**** THE INPUT ****

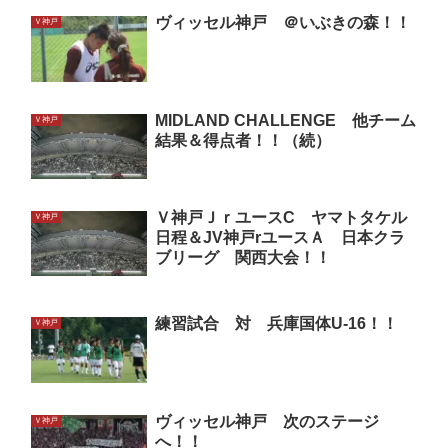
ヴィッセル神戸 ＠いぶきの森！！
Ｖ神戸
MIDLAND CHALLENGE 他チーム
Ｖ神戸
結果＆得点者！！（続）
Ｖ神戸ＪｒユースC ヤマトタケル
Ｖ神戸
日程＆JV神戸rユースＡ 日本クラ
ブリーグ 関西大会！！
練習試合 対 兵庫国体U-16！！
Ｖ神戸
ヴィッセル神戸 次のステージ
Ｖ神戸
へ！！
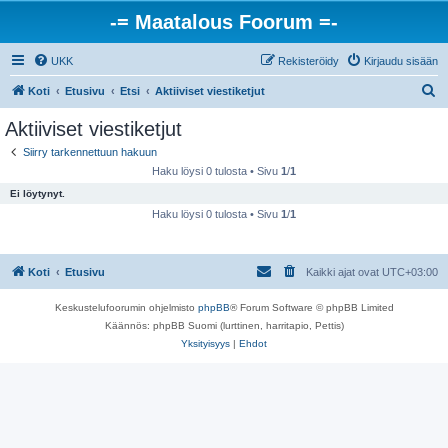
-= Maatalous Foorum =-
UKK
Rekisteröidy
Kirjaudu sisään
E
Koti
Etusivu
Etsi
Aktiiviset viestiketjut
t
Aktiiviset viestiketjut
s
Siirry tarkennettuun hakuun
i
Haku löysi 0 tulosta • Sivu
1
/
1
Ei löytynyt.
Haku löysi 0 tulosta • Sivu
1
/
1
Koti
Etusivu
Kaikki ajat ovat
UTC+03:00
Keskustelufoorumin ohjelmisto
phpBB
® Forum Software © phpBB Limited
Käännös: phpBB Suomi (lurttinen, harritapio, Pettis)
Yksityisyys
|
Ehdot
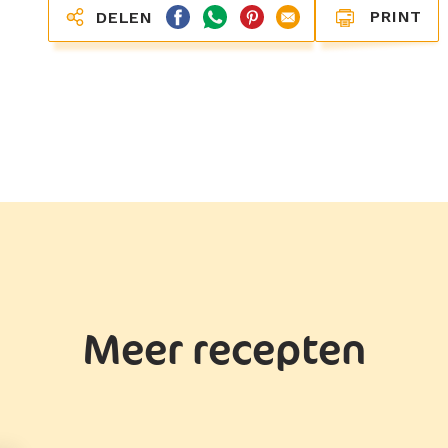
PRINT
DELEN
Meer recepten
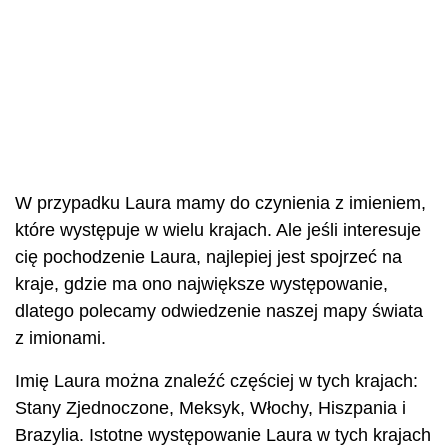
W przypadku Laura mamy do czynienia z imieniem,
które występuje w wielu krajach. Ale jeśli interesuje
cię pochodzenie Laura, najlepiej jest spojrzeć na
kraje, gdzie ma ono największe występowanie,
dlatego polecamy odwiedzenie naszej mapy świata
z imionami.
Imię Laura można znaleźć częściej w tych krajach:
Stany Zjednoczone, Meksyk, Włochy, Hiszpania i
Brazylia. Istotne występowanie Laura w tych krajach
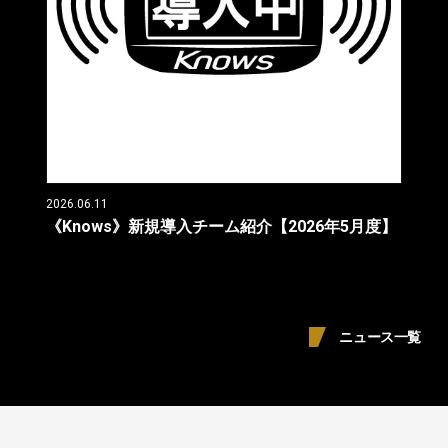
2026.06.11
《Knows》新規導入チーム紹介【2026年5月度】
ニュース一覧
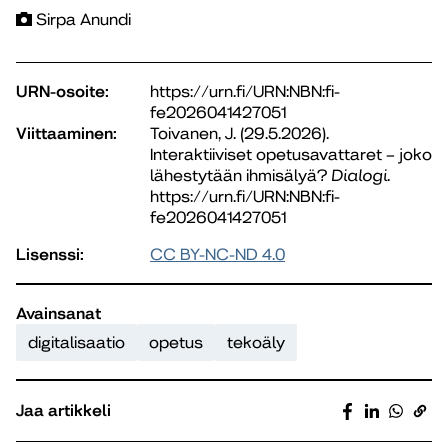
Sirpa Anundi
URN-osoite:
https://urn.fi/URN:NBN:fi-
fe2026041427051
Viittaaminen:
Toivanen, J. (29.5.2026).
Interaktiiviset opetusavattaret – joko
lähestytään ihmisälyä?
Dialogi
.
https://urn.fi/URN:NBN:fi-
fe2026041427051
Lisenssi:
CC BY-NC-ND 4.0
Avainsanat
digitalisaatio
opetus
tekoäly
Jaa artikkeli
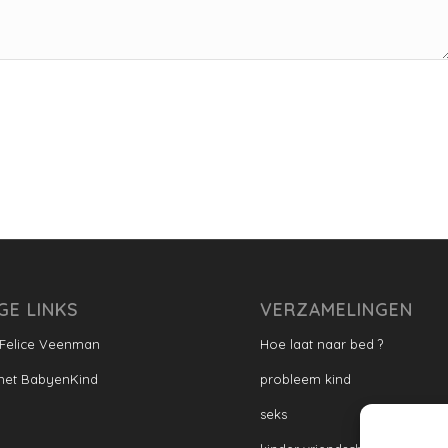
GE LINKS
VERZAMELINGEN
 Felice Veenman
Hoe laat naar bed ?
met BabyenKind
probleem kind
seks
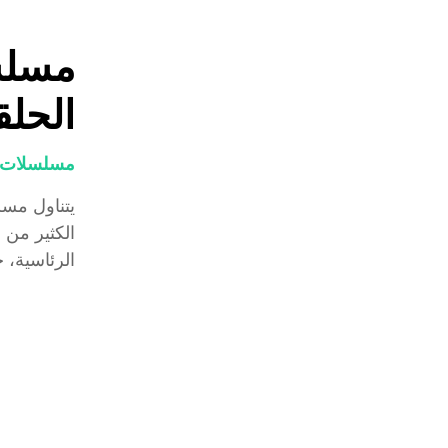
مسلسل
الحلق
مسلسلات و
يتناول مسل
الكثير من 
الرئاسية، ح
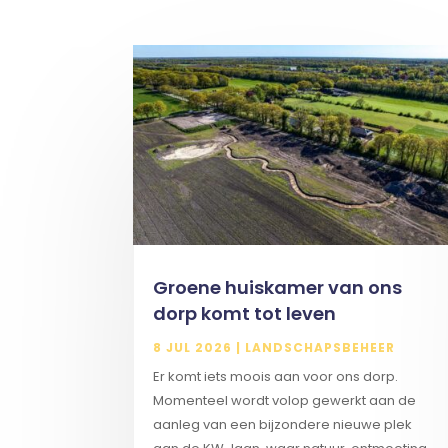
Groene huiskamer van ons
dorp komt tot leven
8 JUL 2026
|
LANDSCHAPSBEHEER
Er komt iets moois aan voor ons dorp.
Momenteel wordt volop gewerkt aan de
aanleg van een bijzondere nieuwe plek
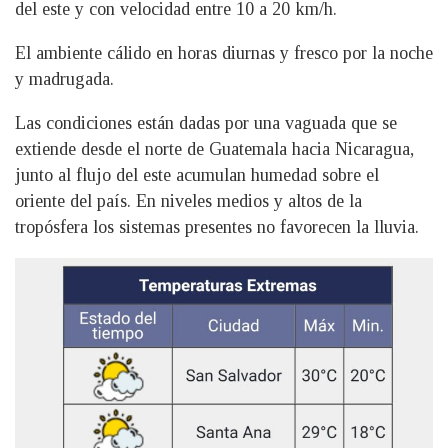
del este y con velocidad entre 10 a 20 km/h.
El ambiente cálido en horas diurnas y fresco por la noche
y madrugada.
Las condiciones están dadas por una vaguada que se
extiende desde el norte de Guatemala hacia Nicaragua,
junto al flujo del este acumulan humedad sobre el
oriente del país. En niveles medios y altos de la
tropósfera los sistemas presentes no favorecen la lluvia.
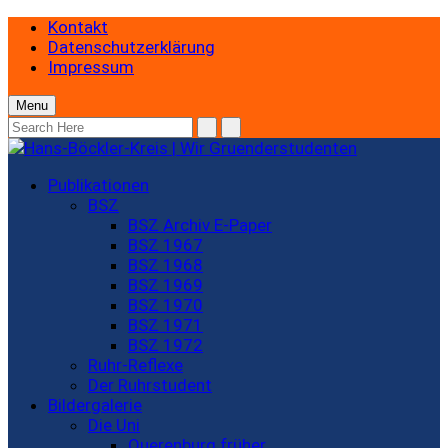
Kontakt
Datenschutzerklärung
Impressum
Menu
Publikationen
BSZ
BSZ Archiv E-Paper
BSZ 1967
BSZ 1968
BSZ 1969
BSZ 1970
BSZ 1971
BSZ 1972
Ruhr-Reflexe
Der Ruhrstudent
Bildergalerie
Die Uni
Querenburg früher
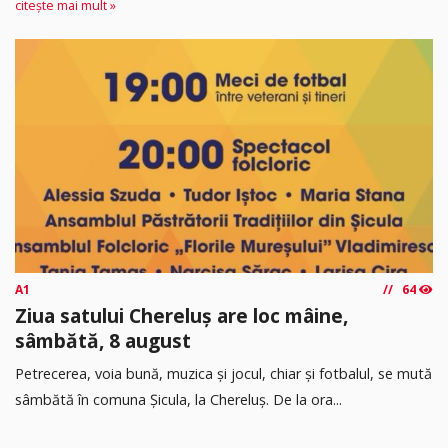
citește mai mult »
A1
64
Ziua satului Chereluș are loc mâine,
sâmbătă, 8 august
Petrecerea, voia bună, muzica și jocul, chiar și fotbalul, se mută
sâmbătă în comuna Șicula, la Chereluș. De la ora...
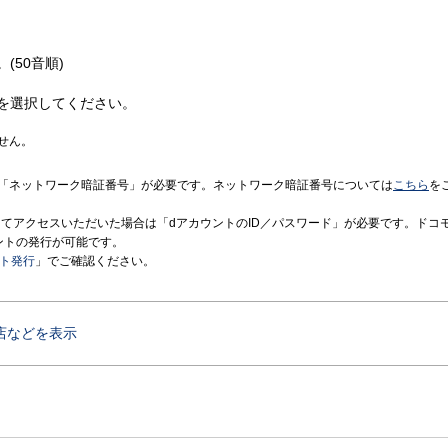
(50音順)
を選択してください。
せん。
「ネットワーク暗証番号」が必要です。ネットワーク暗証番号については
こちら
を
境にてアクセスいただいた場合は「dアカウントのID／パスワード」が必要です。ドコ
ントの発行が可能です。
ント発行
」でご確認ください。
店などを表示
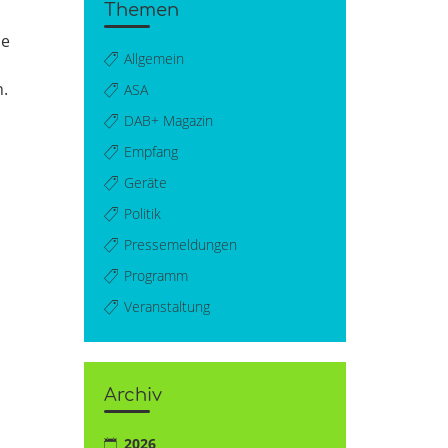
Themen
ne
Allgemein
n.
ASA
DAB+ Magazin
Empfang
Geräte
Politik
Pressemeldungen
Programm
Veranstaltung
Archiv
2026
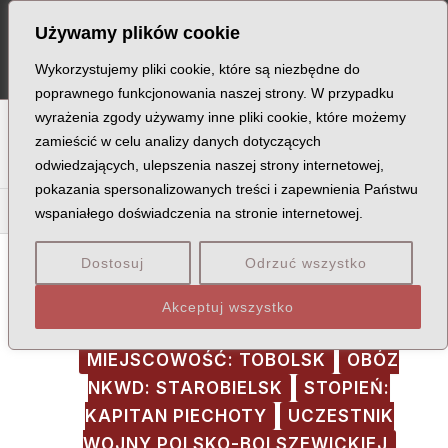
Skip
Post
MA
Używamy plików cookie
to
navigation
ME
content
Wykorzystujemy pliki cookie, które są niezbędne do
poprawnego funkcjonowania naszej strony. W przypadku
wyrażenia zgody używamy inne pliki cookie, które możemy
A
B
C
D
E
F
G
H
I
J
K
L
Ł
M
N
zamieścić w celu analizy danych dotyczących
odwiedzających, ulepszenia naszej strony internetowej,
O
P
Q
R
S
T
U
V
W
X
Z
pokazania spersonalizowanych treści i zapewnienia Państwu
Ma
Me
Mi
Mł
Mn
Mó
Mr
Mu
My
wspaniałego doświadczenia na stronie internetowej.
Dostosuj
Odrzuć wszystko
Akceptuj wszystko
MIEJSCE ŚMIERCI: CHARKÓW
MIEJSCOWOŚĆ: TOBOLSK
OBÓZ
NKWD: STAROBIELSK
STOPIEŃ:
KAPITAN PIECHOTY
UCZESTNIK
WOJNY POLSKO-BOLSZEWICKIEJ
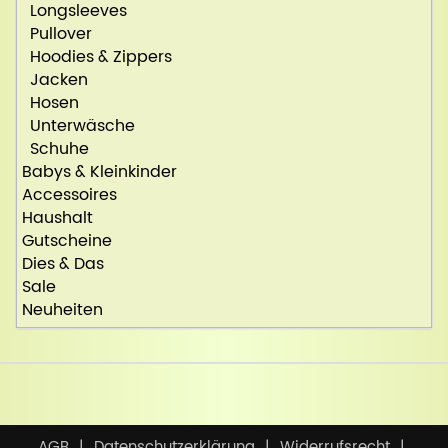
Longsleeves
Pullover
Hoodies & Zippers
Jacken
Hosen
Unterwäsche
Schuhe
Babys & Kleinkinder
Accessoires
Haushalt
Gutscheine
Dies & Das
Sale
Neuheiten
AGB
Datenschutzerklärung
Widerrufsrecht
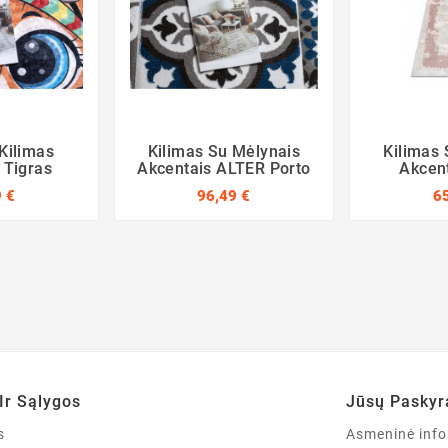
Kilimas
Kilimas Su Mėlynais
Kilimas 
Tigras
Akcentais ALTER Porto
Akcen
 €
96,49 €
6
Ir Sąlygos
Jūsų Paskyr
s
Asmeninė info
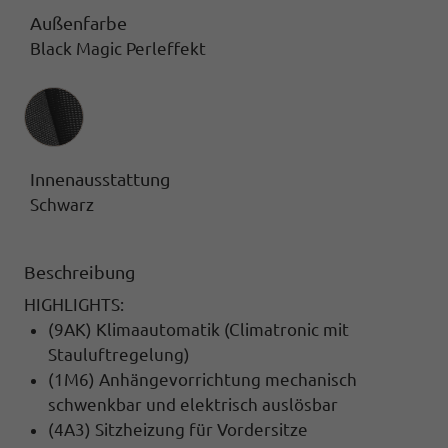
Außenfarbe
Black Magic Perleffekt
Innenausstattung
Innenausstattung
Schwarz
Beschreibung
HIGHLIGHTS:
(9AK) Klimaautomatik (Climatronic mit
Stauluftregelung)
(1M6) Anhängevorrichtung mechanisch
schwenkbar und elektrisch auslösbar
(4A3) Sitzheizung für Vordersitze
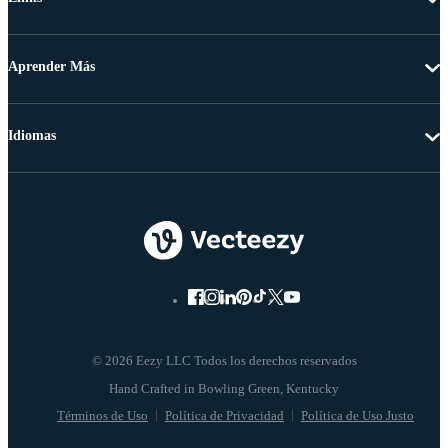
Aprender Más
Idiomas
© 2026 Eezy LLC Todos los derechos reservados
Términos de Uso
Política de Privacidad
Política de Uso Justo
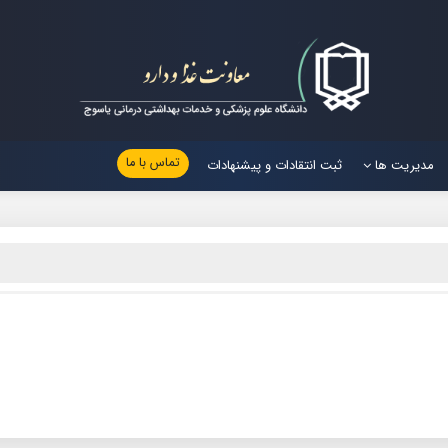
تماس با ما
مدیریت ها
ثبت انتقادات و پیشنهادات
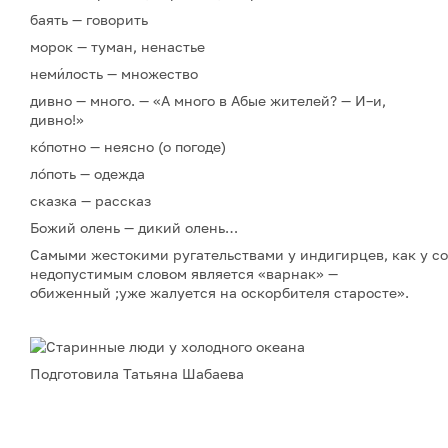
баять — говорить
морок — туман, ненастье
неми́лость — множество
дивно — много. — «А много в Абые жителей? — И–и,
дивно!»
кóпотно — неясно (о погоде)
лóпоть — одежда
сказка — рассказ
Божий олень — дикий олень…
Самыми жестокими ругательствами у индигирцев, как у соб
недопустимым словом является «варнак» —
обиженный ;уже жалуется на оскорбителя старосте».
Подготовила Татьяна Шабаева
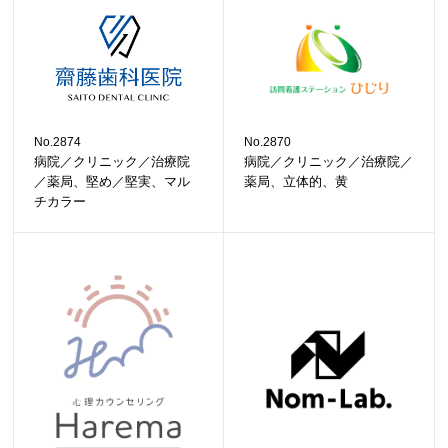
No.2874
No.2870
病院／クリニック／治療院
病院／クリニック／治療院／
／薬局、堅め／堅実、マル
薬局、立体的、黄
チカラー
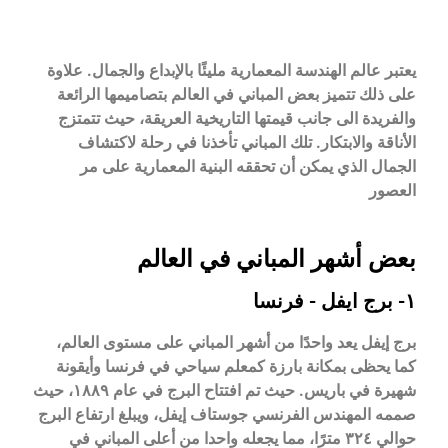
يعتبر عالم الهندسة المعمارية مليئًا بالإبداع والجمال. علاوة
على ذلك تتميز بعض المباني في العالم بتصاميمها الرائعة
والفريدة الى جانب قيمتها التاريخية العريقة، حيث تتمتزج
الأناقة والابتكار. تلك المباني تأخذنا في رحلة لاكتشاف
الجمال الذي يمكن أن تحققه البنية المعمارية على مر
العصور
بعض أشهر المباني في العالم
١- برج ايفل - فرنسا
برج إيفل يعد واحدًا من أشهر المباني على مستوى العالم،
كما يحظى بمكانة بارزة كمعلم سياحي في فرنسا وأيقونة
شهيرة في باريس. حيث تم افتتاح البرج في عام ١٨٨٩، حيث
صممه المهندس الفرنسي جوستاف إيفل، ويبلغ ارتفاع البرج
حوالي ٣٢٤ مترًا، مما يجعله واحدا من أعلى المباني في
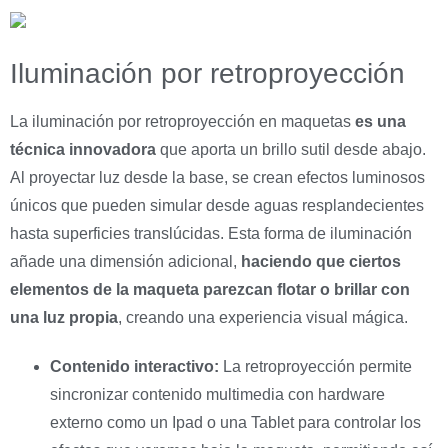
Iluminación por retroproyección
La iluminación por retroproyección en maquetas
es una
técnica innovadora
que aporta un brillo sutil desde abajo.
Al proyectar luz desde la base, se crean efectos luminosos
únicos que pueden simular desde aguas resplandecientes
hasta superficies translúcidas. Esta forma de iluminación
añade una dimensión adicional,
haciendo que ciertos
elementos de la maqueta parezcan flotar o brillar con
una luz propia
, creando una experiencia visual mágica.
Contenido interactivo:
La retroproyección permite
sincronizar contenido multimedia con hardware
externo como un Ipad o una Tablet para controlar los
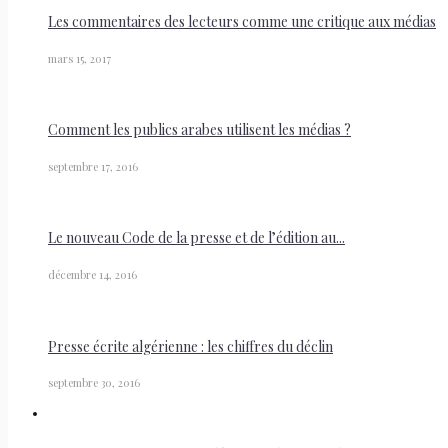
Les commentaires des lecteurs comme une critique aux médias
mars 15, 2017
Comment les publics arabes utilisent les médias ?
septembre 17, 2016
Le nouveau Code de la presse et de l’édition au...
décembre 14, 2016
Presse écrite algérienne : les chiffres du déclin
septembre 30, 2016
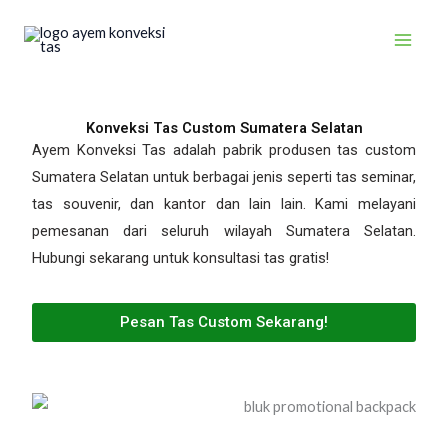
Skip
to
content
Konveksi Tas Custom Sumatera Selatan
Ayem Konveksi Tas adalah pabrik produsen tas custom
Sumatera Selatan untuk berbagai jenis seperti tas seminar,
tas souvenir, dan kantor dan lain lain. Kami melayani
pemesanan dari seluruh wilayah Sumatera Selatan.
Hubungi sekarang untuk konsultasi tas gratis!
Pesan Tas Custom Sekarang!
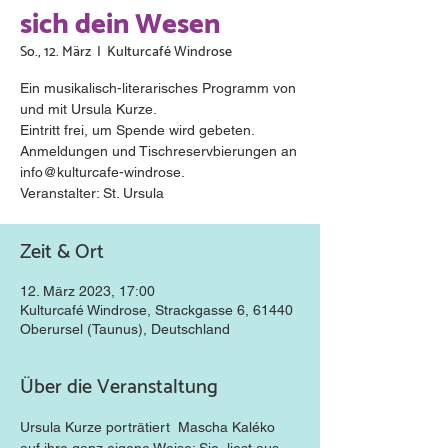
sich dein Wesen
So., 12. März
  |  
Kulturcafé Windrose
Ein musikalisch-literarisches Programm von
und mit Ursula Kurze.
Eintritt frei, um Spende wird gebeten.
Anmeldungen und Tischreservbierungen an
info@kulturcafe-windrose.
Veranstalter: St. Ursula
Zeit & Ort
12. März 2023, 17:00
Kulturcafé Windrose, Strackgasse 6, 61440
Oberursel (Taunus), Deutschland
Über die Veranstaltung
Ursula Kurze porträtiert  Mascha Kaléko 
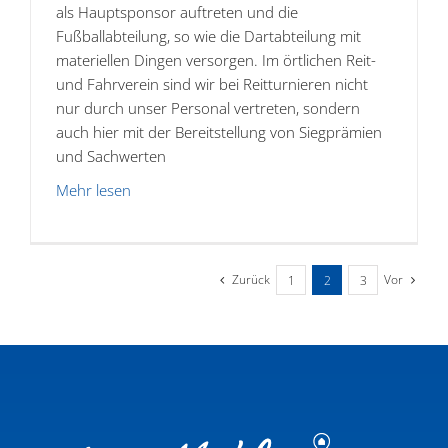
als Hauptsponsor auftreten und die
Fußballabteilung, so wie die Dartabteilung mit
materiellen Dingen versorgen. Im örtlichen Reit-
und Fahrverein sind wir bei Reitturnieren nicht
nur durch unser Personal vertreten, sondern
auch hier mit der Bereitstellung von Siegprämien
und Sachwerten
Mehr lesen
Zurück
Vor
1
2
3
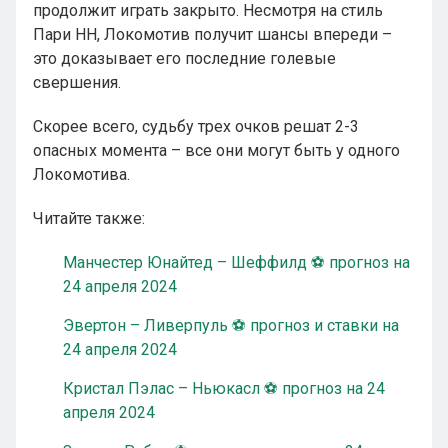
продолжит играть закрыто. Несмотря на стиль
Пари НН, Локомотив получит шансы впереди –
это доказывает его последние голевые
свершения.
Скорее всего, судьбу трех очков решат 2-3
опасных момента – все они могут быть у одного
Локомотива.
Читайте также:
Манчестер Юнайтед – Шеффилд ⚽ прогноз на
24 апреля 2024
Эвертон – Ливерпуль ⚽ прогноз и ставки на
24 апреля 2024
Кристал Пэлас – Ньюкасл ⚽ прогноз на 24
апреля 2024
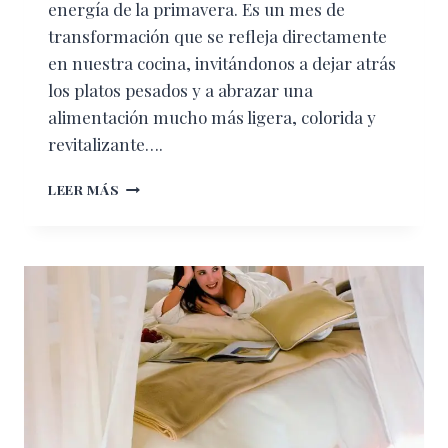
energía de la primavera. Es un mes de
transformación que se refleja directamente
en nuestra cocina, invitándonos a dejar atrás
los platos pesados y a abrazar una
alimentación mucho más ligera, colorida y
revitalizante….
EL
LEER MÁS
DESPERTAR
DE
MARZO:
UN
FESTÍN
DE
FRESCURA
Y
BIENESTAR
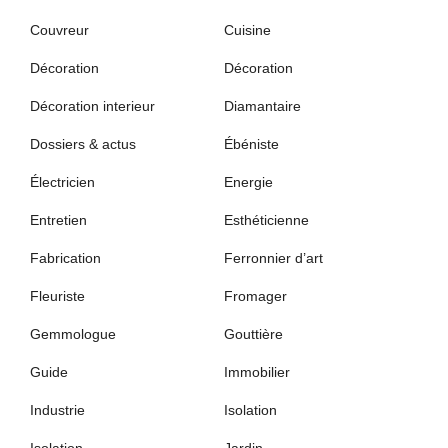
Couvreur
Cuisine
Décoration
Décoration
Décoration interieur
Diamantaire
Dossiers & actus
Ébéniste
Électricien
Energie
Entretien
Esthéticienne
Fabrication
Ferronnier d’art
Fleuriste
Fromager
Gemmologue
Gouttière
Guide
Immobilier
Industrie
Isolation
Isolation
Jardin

****

* PROBLEM:
Return only the part above that opens with the line containing "DAB+ Magazin" and closes with the line containing "NKWD: STAROBIELSK", exactly and with both ends, skipping the pictures.

* RESPONSE FOR THIS EXERCISE:
DAB+ Magazin
Empfang
Geräte
Politik
Pressemeldungen
Programm
Veranstaltung
Archiv
2026
Skip
Post
MA
Używamy plików cookie
to
navigation
ME
content
Wykorzystujemy pliki cookie, które są niezbędne do
poprawnego funkcjonowania naszej strony. W przypadku
wyrażenia zgody używamy inne pliki cookie, które możemy
A
B
C
D
E
F
G
H
I
J
K
L
Ł
M
N
zamieścić w celu analizy danych dotyczących
odwiedzających, ulepszenia naszej strony internetowej,
O
P
Q
R
S
T
U
V
W
X
Z
pokazania spersonalizowanych treści i zapewnienia Państwu
Ma
Me
Mi
Mł
Mn
Mó
Mr
Mu
My
wspaniałego doświadczenia na stronie internetowej.
Dostosuj
Odrzuć wszystko
Akceptuj wszystko
MIEJSCE ŚMIERCI: CHARKÓW
MIEJSCOWOŚĆ: TOBOLSK
OBÓZ
NKWD: STAROBIELSK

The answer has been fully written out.